We most recently explained the narrow scope of this exception in Maris v. McGrath, supra, 269 Conn. at 848, 850 A.2d 133, in which we upheld a trial court's determination that attorney's fees should be awarded to the defendant because the trial court had found both that the case was “wholly without merit” and that “the plaintiff repeatedly had testified untruthfully and in bad faith.” We reiterated principles that this court previously had articulated indicating that a litigant seeking an award of attorney's fees for the bad faith conduct of the opposing party faces a high hurdle. Specifically, quoting our previous decision in CFM of Connecticut, Inc. v. Chowdhury, 239 Conn. 375, 393, 685 A.2d 1108 (1996), overruled in part on other grounds by State v. Salmon, 250 Conn. 147, 154–55, 735 A.2d 333 (1999), we stated: “We agree, furthermore, with certain principles articulated by the Second Circuit Court of Appeals in determining whether the bad faith exception applies. To ensure ․ that fear of an award of attorneys' fees against them will not deter persons with colorable claims from pursuing those claims, we have declined to uphold awards under the bad-faith exception absent both clear evidence that the challenged actions are entirely without color and [are taken] for reasons of harassment or delay or for other improper purposes ․ and a high degree of specificity in the factual findings of [the] lower courts․ Whether a claim is colorable, for purposes of the bad-faith exception, is a matter of whether a reasonable attorney could have concluded that facts supporting the claim might be established, not whether such facts had been established․ To determine whether the bad-faith exception applies, the court must assess whether there has been substantive bad faith as exhibited by, for example, a party's use of oppressive tactics or its wilful violations of court orders; [t]he appropriate focus for the court ․ is the conduct of the party in instigating or maintaining the litigation.” (Citations omitted; internal quotation marks omitted.) Maris v. McGrath, supra, at 845–46, 850 A.2d 133.

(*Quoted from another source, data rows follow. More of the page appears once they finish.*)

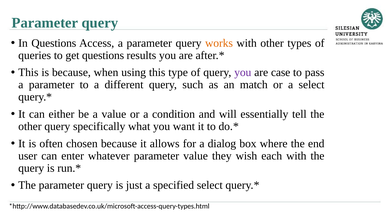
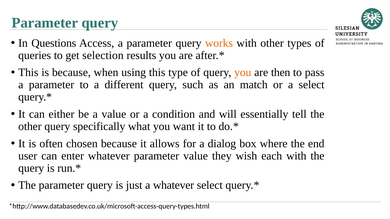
get questions: questions -> selection
you at (243, 73) colour: purple -> orange
case: case -> then
a specified: specified -> whatever
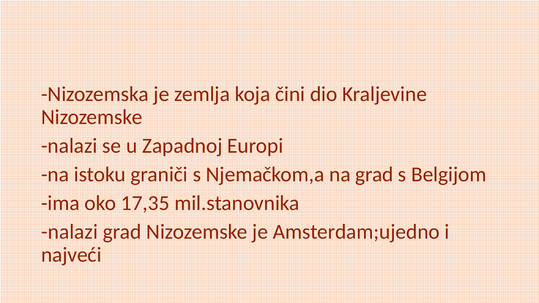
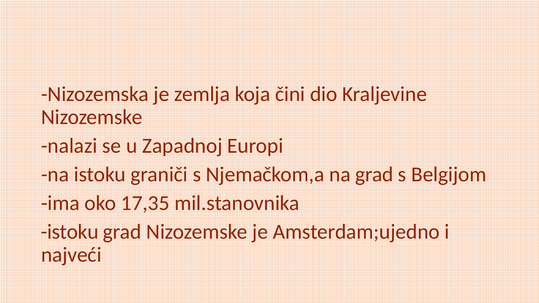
nalazi at (70, 232): nalazi -> istoku
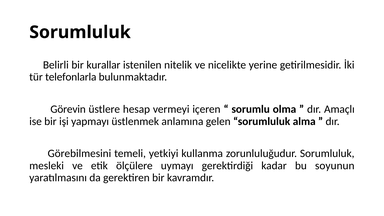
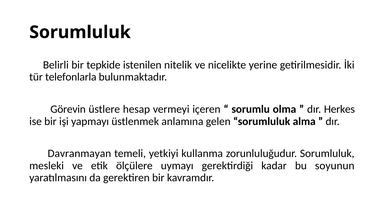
kurallar: kurallar -> tepkide
Amaçlı: Amaçlı -> Herkes
Görebilmesini: Görebilmesini -> Davranmayan
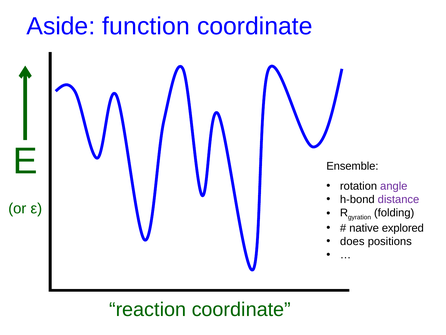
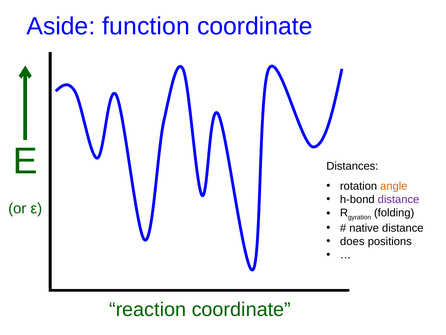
Ensemble: Ensemble -> Distances
angle colour: purple -> orange
native explored: explored -> distance
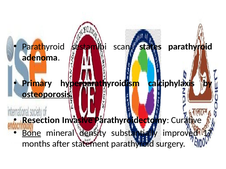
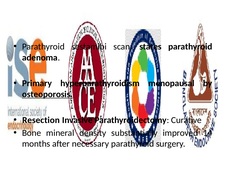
calciphylaxis: calciphylaxis -> menopausal
Bone underline: present -> none
17: 17 -> 14
statement: statement -> necessary
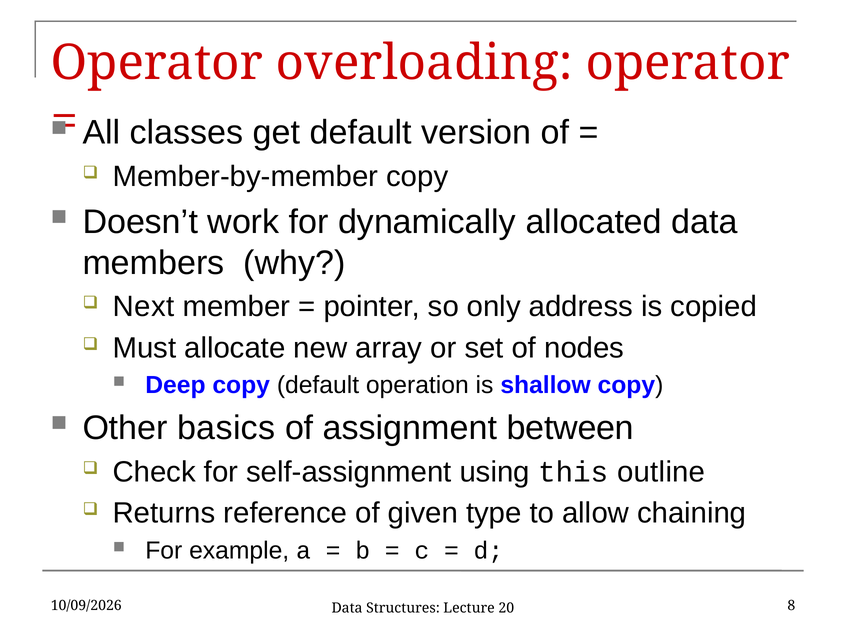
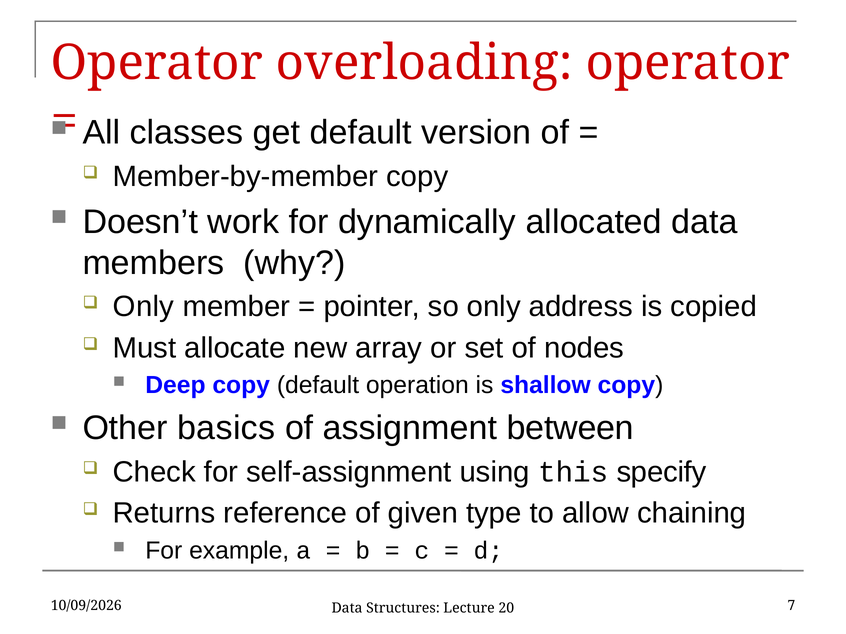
Next at (144, 307): Next -> Only
outline: outline -> specify
8: 8 -> 7
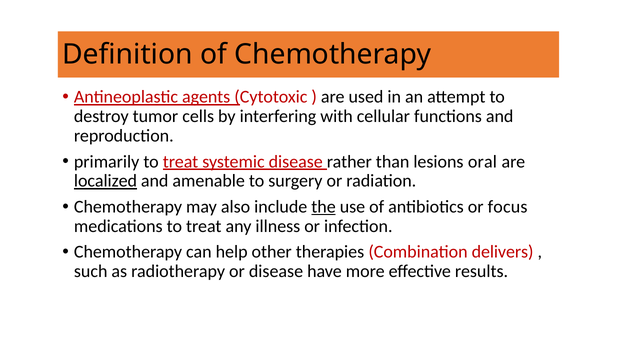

Maris makes clear that in order to impose sanctions pursuant to its inherent authority, the trial court must find both that the litigant's claims were entirely without color and that the litigant acted in bad faith.7 The findings of the trial court in the present case do not satisfy this requirement. Specifically, although the court found that the administrator's actions were entirely without color and supported that finding with a high degree of specificity in its factual findings, the court did not make a separate finding that the administrator acted in bad faith.8
The judgment of the Appellate Court is reversed and the case is remanded to the Appellate Court with direction to remand the case to the trial court for further proceedings in accordance with this opinion.
In this opinion the other justices concurred.